Porém, antes de pensar que essa polissemia pode ter algo a ver com uma certa legitimação de privatizações e ajustes, entendidos neste caso como o caminho correto, não se esqueça que esta ligação entre "certo" e "correto" só é correta em termos de forma: a mesma palavra, mas talvez não a mesma significado. Não devemos esquecer também que historicamente certas posições políticas são ditas "certas" em decorrência de uma realidade histórica. muito concreta (a disposição dos deputados conservadores na Assembleia Nacional Constituinte durante a Revolução Francesa).
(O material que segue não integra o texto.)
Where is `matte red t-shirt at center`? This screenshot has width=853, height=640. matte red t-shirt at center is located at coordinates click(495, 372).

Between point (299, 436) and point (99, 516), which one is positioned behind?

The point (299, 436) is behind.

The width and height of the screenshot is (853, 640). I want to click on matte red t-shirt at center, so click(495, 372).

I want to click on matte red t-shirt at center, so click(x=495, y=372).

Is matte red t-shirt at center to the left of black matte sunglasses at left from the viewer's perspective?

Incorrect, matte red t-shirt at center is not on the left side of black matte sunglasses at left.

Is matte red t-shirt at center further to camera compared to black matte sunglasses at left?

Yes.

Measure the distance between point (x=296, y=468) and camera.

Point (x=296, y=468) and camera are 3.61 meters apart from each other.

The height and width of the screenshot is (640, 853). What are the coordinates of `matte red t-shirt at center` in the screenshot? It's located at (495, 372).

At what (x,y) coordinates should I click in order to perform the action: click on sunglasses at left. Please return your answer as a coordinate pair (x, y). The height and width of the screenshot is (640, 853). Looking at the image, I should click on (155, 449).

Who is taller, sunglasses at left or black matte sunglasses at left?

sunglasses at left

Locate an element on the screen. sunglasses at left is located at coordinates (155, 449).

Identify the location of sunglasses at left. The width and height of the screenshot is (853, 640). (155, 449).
No entanto, o significado das palavras, quando negociadas, não é fixo. Justamente por isso, paradoxalmente, Essa negociação contínua de significados pode possibilitar uma dinâmica de manutenção de significados. apesar das mudanças nas circunstâncias. Esta relação polissêmica entre os dois "direitos" pode ser reforçada por uma longa tradição de associação propriedades positivas ao conceito de direito, comum a muitas culturas e, em certa medida, todo-o-terreno. Considere, por exemplo, a ideia de ser destro em alguma coisa, ou a expressão “levantar com o pé esquerdo”. Ambos parecem referir-se à melhor disposição para fazer coisas com o lado direito do corpo que a maioria das pessoas tem. Da mesma forma, na cultura árabe, a mão esquerda é considerada impura. Tudo isso faz parte de uma dimensão que, apesar de tomar forma na linguagem, transcende a própria linguagem e nos afeta subconscientemente.

Desde já, nada menos inocente do que palavras.